В квадратном, гектарном, засаженном по углам молодыми тополями дворе шла ежеутренняя кормежка лекарствами. Больные, кое-как выстроив очередь, медленно двигались к намертво врытому в землю, одноногому, под старым осокорем, столу. За столом, пригорюнившись, сидела медсестра Клаша. Она косила глазами на лежащий перед ней список, затем левой рукой, не глядя, брала таблетки, лежавшие в шести разноцветных ящичках. Правой рукой Клаша ставила галочки в списке. Весь вид медсестры говорил об одном только: "меня, теплую, живую, сладкую, запихнули в эту дыру, в эту дурхату, и что с этим поделать, я не знаю..." Клаша ссыпала таблетки на исписанный кривыми цифрами ученический листок, затем листок, согнув его лодочкой, брал санитар, передавал очередному больному.
Больные отходили, вбрасывали таблетки в рот - кто по одной, кто все разом - и тут же попадали в руки другому санитару. Чаще всего этим другим оказывался глуховатый, с бурым печеночным лицом, обсыпанным белой кабанячьей щетиной, Санек. Твердо "сполняя" распоряжение начальства, он сначала перехватывал руки больного, затем разворачивал его к солнцу, в этот час обычно уже выскакивавшему из-за высоченного забора, заставлял разевать рот. Если ему казалось, что больной где-то за щекой прячет таблетки, Санек, придерживая больного левой здоровенной рукой, которую здесь называли "клешней", другой рукой бережно лез больному в рот, большим пальцем оттягивая книзу губу нижнюю, средним приподымал верхнюю, а указательным, желтым, пахнущим йодом и хлоркой, шарил под нёбом, шуровал в защечинах, трогал нежный язычок гортани. Серову этот палец всегда хотелось прокусить насквозь, до крови, чтобы этого не сделать, он крепче и крепче стискивал губы, морщась от близкого дыхания глухаря-Санька:
- Рротик, Серов! Рротик!
Крик этот приводил к какому-то жизненному оцепенению и пределу, замыкал навсегда тяжкое пространство двора, сплюснутое солнце прыгало в глазах, остановившийся воздух лишал дыхания.
А ведь поначалу выход во двор из мрачноватого трехэтажного здания больницы показался Серову избавлением. Избавлением от расширенных зрачков и суженных глаз обитателей отделения, избавлением от жадной, скорой и от этого нечистоплотной любви Калерии, вызывавшей его в часы отсутствия Хосяка в какие-то процедурные, физиотерапевтические кабинеты...
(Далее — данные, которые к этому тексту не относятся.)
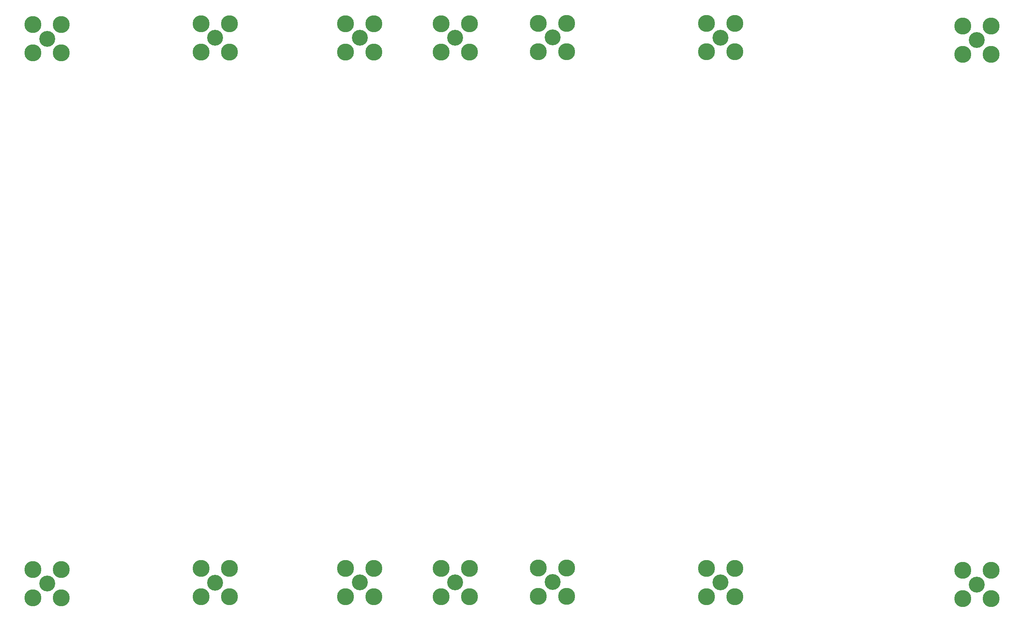
<source format=gbr>
%TF.GenerationSoftware,KiCad,Pcbnew,8.0.8*%
%TF.CreationDate,2025-01-25T17:36:21-08:00*%
%TF.ProjectId,labs_board,6c616273-5f62-46f6-9172-642e6b696361,rev?*%
%TF.SameCoordinates,Original*%
%TF.FileFunction,Soldermask,Top*%
%TF.FilePolarity,Negative*%
%FSLAX46Y46*%
G04 Gerber Fmt 4.6, Leading zero omitted, Abs format (unit mm)*
G04 Created by KiCad (PCBNEW 8.0.8) date 2025-01-25 17:36:21*
%MOMM*%
%LPD*%
G01*
G04 APERTURE LIST*
%ADD10C,3.810000*%
%ADD11C,3.556000*%
G04 APERTURE END LIST*
D10*
%TO.C,J14*%
X243230000Y-154215000D03*
X243230000Y-147865000D03*
X236880000Y-154215000D03*
X236880000Y-147865000D03*
D11*
X240055000Y-151040000D03*
%TD*%
%TO.C,J13*%
X240055000Y-28895000D03*
D10*
X236880000Y-25720000D03*
X236880000Y-32070000D03*
X243230000Y-25720000D03*
X243230000Y-32070000D03*
%TD*%
D11*
%TO.C,J1*%
X31800000Y-28620000D03*
D10*
X34975000Y-25445000D03*
X34975000Y-31795000D03*
X28625000Y-25445000D03*
X28625000Y-31795000D03*
%TD*%
D11*
%TO.C,J2*%
X31800000Y-150820000D03*
D10*
X34975000Y-147645000D03*
X34975000Y-153995000D03*
X28625000Y-147645000D03*
X28625000Y-153995000D03*
%TD*%
D11*
%TO.C,J3*%
X69460000Y-28400000D03*
D10*
X72635000Y-25225000D03*
X72635000Y-31575000D03*
X66285000Y-25225000D03*
X66285000Y-31575000D03*
%TD*%
D11*
%TO.C,J4*%
X69460000Y-150600000D03*
D10*
X72635000Y-147425000D03*
X72635000Y-153775000D03*
X66285000Y-147425000D03*
X66285000Y-153775000D03*
%TD*%
D11*
%TO.C,J5*%
X123220000Y-28380000D03*
D10*
X126395000Y-25205000D03*
X126395000Y-31555000D03*
X120045000Y-25205000D03*
X120045000Y-31555000D03*
%TD*%
D11*
%TO.C,J6*%
X123220000Y-150580000D03*
D10*
X126395000Y-147405000D03*
X126395000Y-153755000D03*
X120045000Y-147405000D03*
X120045000Y-153755000D03*
%TD*%
D11*
%TO.C,J7*%
X145040000Y-28310000D03*
D10*
X148215000Y-25135000D03*
X148215000Y-31485000D03*
X141865000Y-25135000D03*
X141865000Y-31485000D03*
%TD*%
D11*
%TO.C,J8*%
X145040000Y-150510000D03*
D10*
X148215000Y-147335000D03*
X148215000Y-153685000D03*
X141865000Y-147335000D03*
X141865000Y-153685000D03*
%TD*%
D11*
%TO.C,J9*%
X182640000Y-28370000D03*
D10*
X185815000Y-25195000D03*
X185815000Y-31545000D03*
X179465000Y-25195000D03*
X179465000Y-31545000D03*
%TD*%
%TO.C,J10*%
X179465000Y-153745000D03*
X179465000Y-147395000D03*
X185815000Y-153745000D03*
X185815000Y-147395000D03*
D11*
X182640000Y-150570000D03*
%TD*%
%TO.C,J11*%
X101860000Y-28380000D03*
D10*
X105035000Y-25205000D03*
X105035000Y-31555000D03*
X98685000Y-25205000D03*
X98685000Y-31555000D03*
%TD*%
D11*
%TO.C,J12*%
X101860000Y-150580000D03*
D10*
X105035000Y-147405000D03*
X105035000Y-153755000D03*
X98685000Y-147405000D03*
X98685000Y-153755000D03*
%TD*%
M02*

</source>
- Рротик, Серов! Язык, язычок, - продолжал вибрировать, правда, уже тише и спокойней, Санек. - К щеке! К щеке язык! - полукричал-полувсхлипывал он.
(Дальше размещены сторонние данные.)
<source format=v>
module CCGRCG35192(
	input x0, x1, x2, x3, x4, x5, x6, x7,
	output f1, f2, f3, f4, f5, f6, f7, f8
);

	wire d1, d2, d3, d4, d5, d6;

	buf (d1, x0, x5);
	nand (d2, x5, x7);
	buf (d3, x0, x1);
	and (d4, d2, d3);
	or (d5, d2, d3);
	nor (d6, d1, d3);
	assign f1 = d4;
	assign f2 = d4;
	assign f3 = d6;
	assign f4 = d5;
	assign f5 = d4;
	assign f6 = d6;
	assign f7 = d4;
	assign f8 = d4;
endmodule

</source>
Так же с тоскующей строгостью, полувыговаривая кому-то, полуплача, кричал на Курском носильщик, когда Серов, с трудом великим выждав в закутках вокзала нужного поезда, на ходу вскакивал в новый, но уже грязноватый вагон. Крик этот, пронзивший Серова какой-то забытой, далекой, наполовину русской, наполовину азиатской печалью, потом еще долго стоял в ушах беглеца. Стоял почти все время, пока сам он, словно плохо прикрепленный к военной карте флажок, опадал вниз, на юг, туда, откуда звала его тихо полузабытая женщина, туда, где время течет медленней, мягче, плещет о темя земное...
Вместе с падением вниз и голосом женщины звучали в ушах и другие звуки, вспоминались недавние события.
После неудавшейся попытки государственного переворота - уже шестой по счету Серова с 1991-го года, - несколько друзей и двое-трое знакомых его были, как объяснили их родственникам, - временно задержаны. Серов был с событиями этими связан слабо, был вообще здесь сбоку-припеку. Но нежданно-негаданно позвонили и ему, извинились за беспокойство и вежливо, но настойчиво предложили зайти в окружную прокуратуру.